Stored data

==================================================

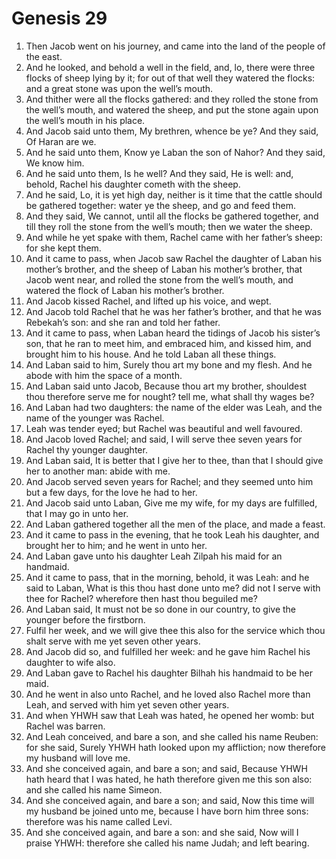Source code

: ﻿# Genesis 29
1. Then Jacob went on his journey, and came into the land of the people of the east. 
2. And he looked, and behold a well in the field, and, lo, there were three flocks of sheep lying by it; for out of that well they watered the flocks: and a great stone was upon the well’s mouth. 
3. And thither were all the flocks gathered: and they rolled the stone from the well’s mouth, and watered the sheep, and put the stone again upon the well’s mouth in his place. 
4. And Jacob said unto them, My brethren, whence be ye? And they said, Of Haran are we. 
5. And he said unto them, Know ye Laban the son of Nahor? And they said, We know him. 
6. And he said unto them, Is he well? And they said, He is well: and, behold, Rachel his daughter cometh with the sheep. 
7. And he said, Lo, it is yet high day, neither is it time that the cattle should be gathered together: water ye the sheep, and go and feed them. 
8. And they said, We cannot, until all the flocks be gathered together, and till they roll the stone from the well’s mouth; then we water the sheep. 
9.  And while he yet spake with them, Rachel came with her father’s sheep: for she kept them. 
10. And it came to pass, when Jacob saw Rachel the daughter of Laban his mother’s brother, and the sheep of Laban his mother’s brother, that Jacob went near, and rolled the stone from the well’s mouth, and watered the flock of Laban his mother’s brother. 
11. And Jacob kissed Rachel, and lifted up his voice, and wept. 
12. And Jacob told Rachel that he was her father’s brother, and that he was Rebekah’s son: and she ran and told her father. 
13. And it came to pass, when Laban heard the tidings of Jacob his sister’s son, that he ran to meet him, and embraced him, and kissed him, and brought him to his house. And he told Laban all these things. 
14. And Laban said to him, Surely thou art my bone and my flesh. And he abode with him the space of a month. 
15.  And Laban said unto Jacob, Because thou art my brother, shouldest thou therefore serve me for nought? tell me, what shall thy wages be? 
16. And Laban had two daughters: the name of the elder was Leah, and the name of the younger was Rachel. 
17. Leah was tender eyed; but Rachel was beautiful and well favoured. 
18. And Jacob loved Rachel; and said, I will serve thee seven years for Rachel thy younger daughter. 
19. And Laban said, It is better that I give her to thee, than that I should give her to another man: abide with me. 
20. And Jacob served seven years for Rachel; and they seemed unto him but a few days, for the love he had to her. 
21.  And Jacob said unto Laban, Give me my wife, for my days are fulfilled, that I may go in unto her. 
22. And Laban gathered together all the men of the place, and made a feast. 
23. And it came to pass in the evening, that he took Leah his daughter, and brought her to him; and he went in unto her. 
24. And Laban gave unto his daughter Leah Zilpah his maid for an handmaid. 
25. And it came to pass, that in the morning, behold, it was Leah: and he said to Laban, What is this thou hast done unto me? did not I serve with thee for Rachel? wherefore then hast thou beguiled me? 
26. And Laban said, It must not be so done in our country, to give the younger before the firstborn. 
27. Fulfil her week, and we will give thee this also for the service which thou shalt serve with me yet seven other years. 
28. And Jacob did so, and fulfilled her week: and he gave him Rachel his daughter to wife also. 
29. And Laban gave to Rachel his daughter Bilhah his handmaid to be her maid. 
30. And he went in also unto Rachel, and he loved also Rachel more than Leah, and served with him yet seven other years. 
31.  And when YHWH saw that Leah was hated, he opened her womb: but Rachel was barren. 
32. And Leah conceived, and bare a son, and she called his name Reuben: for she said, Surely YHWH hath looked upon my affliction; now therefore my husband will love me. 
33. And she conceived again, and bare a son; and said, Because YHWH hath heard that I was hated, he hath therefore given me this son also: and she called his name Simeon. 
34. And she conceived again, and bare a son; and said, Now this time will my husband be joined unto me, because I have born him three sons: therefore was his name called Levi. 
35. And she conceived again, and bare a son: and she said, Now will I praise YHWH: therefore she called his name Judah; and left bearing.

==================================================

# Exercise instructions
Begin at the top of the records above and retype each line exactly until the line containing "8. And they", which is included. Skip all pictures.

# Response box
Source code

: ﻿# Genesis 29
1. Then Jacob went on his journey, and came into the land of the people of the east. 
2. And he looked, and behold a well in the field, and, lo, there were three flocks of sheep lying by it; for out of that well they watered the flocks: and a great stone was upon the well’s mouth. 
3. And thither were all the flocks gathered: and they rolled the stone from the well’s mouth, and watered the sheep, and put the stone again upon the well’s mouth in his place. 
4. And Jacob said unto them, My brethren, whence be ye? And they said, Of Haran are we. 
5. And he said unto them, Know ye Laban the son of Nahor? And they said, We know him. 
6. And he said unto them, Is he well? And they said, He is well: and, behold, Rachel his daughter cometh with the sheep. 
7. And he said, Lo, it is yet high day, neither is it time that the cattle should be gathered together: water ye the sheep, and go and feed them. 
8. And they said, We cannot, until all the flocks be gathered together, and till they roll the stone from the well’s mouth; then we water the sheep. 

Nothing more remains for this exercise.